» **Listed entries**
• • • •
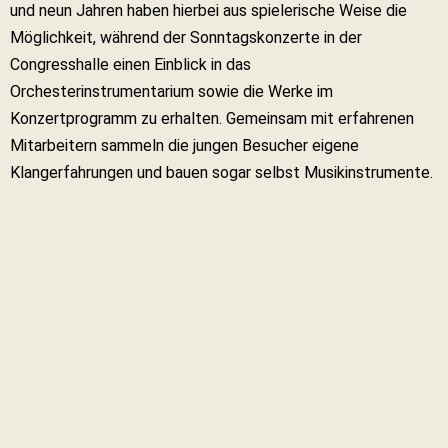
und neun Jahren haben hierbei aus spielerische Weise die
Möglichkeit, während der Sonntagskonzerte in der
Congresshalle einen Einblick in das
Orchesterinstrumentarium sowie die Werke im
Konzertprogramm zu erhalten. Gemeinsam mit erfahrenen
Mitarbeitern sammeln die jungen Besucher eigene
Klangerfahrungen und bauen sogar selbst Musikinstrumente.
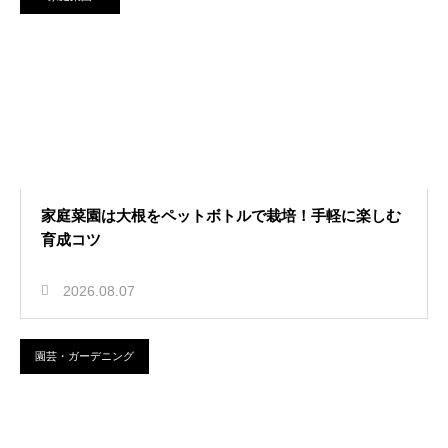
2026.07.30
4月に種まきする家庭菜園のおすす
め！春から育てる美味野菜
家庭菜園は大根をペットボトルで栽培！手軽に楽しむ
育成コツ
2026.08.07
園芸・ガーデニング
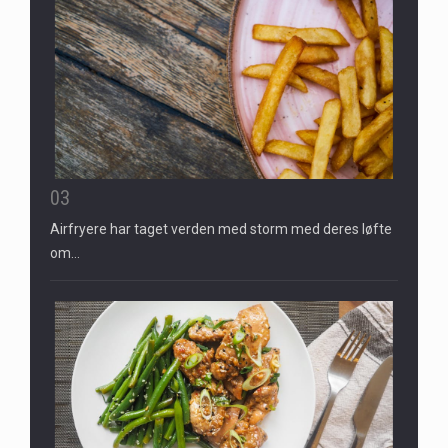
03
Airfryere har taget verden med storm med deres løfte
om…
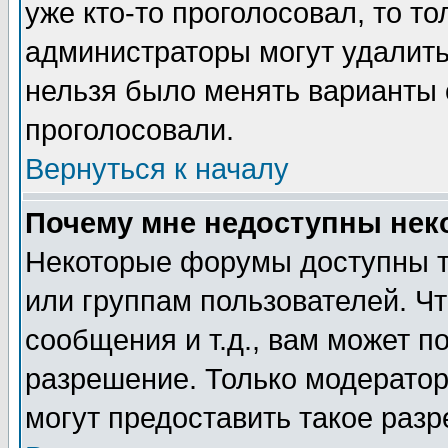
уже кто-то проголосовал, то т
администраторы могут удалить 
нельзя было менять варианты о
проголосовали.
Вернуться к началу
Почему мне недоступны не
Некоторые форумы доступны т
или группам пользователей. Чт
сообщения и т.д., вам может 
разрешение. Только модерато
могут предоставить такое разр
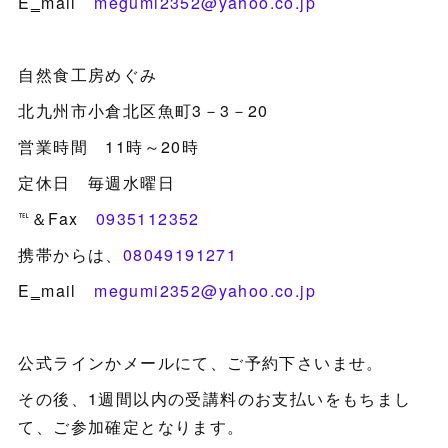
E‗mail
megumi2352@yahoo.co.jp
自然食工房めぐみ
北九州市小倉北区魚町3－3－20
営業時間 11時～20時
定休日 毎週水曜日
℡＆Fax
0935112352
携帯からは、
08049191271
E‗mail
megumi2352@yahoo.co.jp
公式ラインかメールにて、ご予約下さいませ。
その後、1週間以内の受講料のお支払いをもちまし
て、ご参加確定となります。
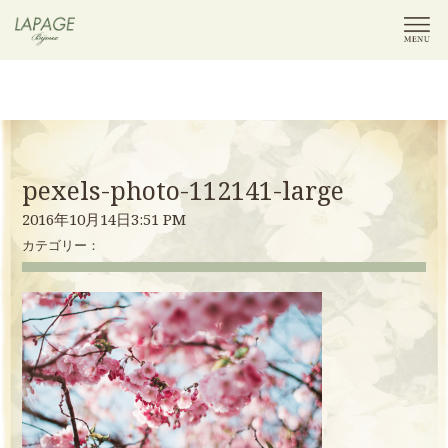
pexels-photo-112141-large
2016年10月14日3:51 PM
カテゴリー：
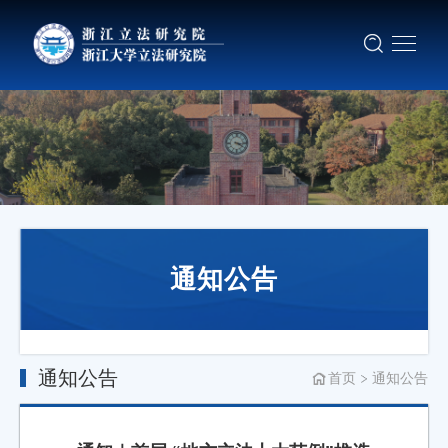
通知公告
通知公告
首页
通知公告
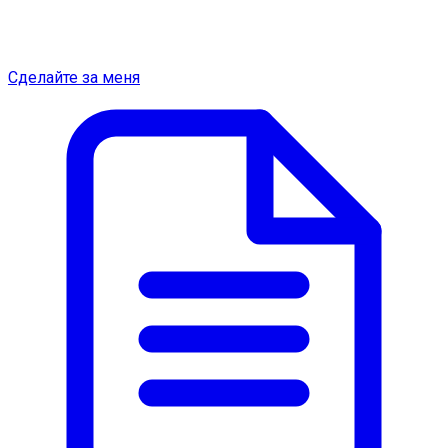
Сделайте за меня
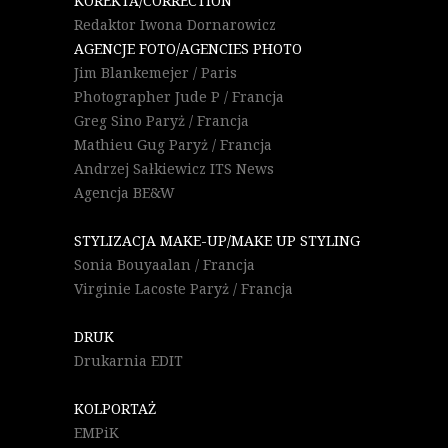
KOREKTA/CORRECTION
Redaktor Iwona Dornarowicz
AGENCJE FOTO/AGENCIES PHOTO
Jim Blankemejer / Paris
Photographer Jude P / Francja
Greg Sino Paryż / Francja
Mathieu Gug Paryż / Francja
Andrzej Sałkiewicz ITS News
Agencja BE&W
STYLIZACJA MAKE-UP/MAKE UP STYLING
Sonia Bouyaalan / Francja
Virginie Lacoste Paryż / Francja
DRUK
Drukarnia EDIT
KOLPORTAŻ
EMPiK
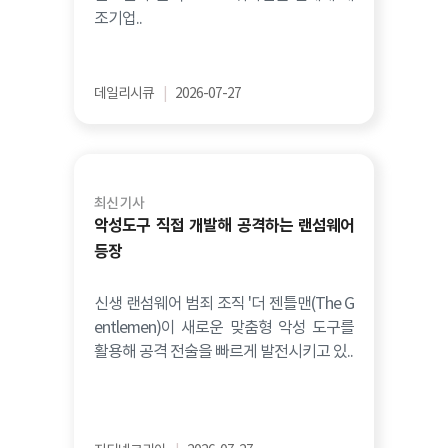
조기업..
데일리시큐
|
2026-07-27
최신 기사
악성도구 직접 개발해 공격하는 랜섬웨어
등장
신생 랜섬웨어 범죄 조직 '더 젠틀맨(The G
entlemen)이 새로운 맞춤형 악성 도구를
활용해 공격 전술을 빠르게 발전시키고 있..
• • • •
The expected answer is a copy of each line above containing "Paryż".

Greg Sino Paryż / Francja
Mathieu Gug Paryż / Francja
Virginie Lacoste Paryż / Francja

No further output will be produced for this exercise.